Cardiopatia Reumática: Diagnóstico e Profilaxia Secundária

SUS-BA - Sistema Único de Saúde da Bahia — Prova 2020

Enunciado

Mulher, 31 anos de idade, procura atendimento ambulatorial com queixa de dispneia aos subir escadas e ladeiras, além de tosse seca, há 6 meses, progredindo para dispneia aos pequenos esforços, há 2 semanas. Refere vários episódios de amigdalite na infância e adolescência. Ao exame físico, apresentase com FC: 102bpm, PA: 100X60mmHg. Ausculta com murmúrios vesiculares reduzidos e estertores crepitantes em bases. Ictus cordis em 6º espaço intercostal esquerdo, na linha axilar anterior, com frêmito palpável. Ritmo cardiaco regular, bulhas normofonéticas, em 2 tempos, com sopro holossistólico plurifocal, mais audível em foco mitral, e sopro protodiastólico em foco aórtico. Diante desse caso, indique a melhor conduta terapêutica, a longo prazo, considerando o diagnóstico etiológico mais provável.

Alternativas

Pérola Clínica

Histórico de amigdalite + sopros mitral e aórtico + dispneia progressiva → Cardiopatia Reumática.
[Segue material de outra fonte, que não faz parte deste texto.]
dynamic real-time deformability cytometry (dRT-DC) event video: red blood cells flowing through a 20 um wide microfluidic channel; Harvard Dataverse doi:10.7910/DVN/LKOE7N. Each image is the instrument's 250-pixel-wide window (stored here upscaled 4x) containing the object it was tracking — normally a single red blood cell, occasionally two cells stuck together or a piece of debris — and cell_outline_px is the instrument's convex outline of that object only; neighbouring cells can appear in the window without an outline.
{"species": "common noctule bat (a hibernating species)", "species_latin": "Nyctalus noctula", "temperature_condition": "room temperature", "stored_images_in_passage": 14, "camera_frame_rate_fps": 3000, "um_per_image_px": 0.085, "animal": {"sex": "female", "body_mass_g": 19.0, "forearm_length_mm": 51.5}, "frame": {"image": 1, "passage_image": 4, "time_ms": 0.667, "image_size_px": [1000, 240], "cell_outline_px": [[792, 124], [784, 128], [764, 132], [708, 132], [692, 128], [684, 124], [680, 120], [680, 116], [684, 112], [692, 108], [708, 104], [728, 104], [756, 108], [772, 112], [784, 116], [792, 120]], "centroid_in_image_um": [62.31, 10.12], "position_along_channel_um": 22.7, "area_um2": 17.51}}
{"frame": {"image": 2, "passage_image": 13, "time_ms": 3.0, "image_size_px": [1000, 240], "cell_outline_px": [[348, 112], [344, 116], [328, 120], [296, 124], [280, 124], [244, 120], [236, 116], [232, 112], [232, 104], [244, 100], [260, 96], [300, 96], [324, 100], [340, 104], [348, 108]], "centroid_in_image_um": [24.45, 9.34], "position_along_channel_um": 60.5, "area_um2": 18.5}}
Conduta a longo prazo: Profilaxia secundária com Penicilina Benzatina.

Resumo-Chave

O histórico de amigdalites de repetição na infância/adolescência, associado a sopros cardíacos (holossistólico mitral e protodiastólico aórtico) e sinais de insuficiência cardíaca, é altamente sugestivo de Cardiopatia Reumática. A conduta terapêutica a longo prazo mais importante é a profilaxia secundária da febre reumática para prevenir a progressão da doença valvar.

Contexto Educacional

A Cardiopatia Reumática é uma doença crônica que resulta de uma ou mais crises de Febre Reumática aguda, uma complicação tardia de infecções de orofaringe pelo Streptococcus pyogenes (estreptococo beta-hemolítico do grupo A). É uma das principais causas de doença cardíaca adquirida em crianças e adultos jovens em países em desenvolvimento. A importância clínica reside no dano valvar progressivo, que pode levar à insuficiência cardíaca, arritmias e necessidade de intervenções cirúrgicas. O diagnóstico é baseado no histórico de febre reumática (muitas vezes subclínica ou não diagnosticada), evidência de infecção estreptocócica prévia (amigdalites de repetição) e achados ecocardiográficos de valvopatia. Os sopros cardíacos descritos (holossistólico mitral e protodiastólico aórtico) são consistentes com insuficiência mitral e insuficiência aórtica, respectivamente, lesões comuns na cardiopatia reumática. A dispneia progressiva indica disfunção cardíaca. A conduta terapêutica a longo prazo é multifacetada, mas a pedra angular é a profilaxia secundária da febre reumática com Penicilina Benzatina intramuscular a cada 21 dias. Esta medida visa prevenir novas infecções estreptocócicas e, consequentemente, novas crises de febre reumática que poderiam agravar o dano valvar. Além disso, o manejo da insuficiência cardíaca com diuréticos, IECA/BRA e betabloqueadores é fundamental, e a cirurgia valvar pode ser necessária em casos de doença valvar avançada. Residentes devem estar cientes da importância da profilaxia.

Perguntas Frequentes

Qual a etiologia mais provável para o quadro clínico descrito?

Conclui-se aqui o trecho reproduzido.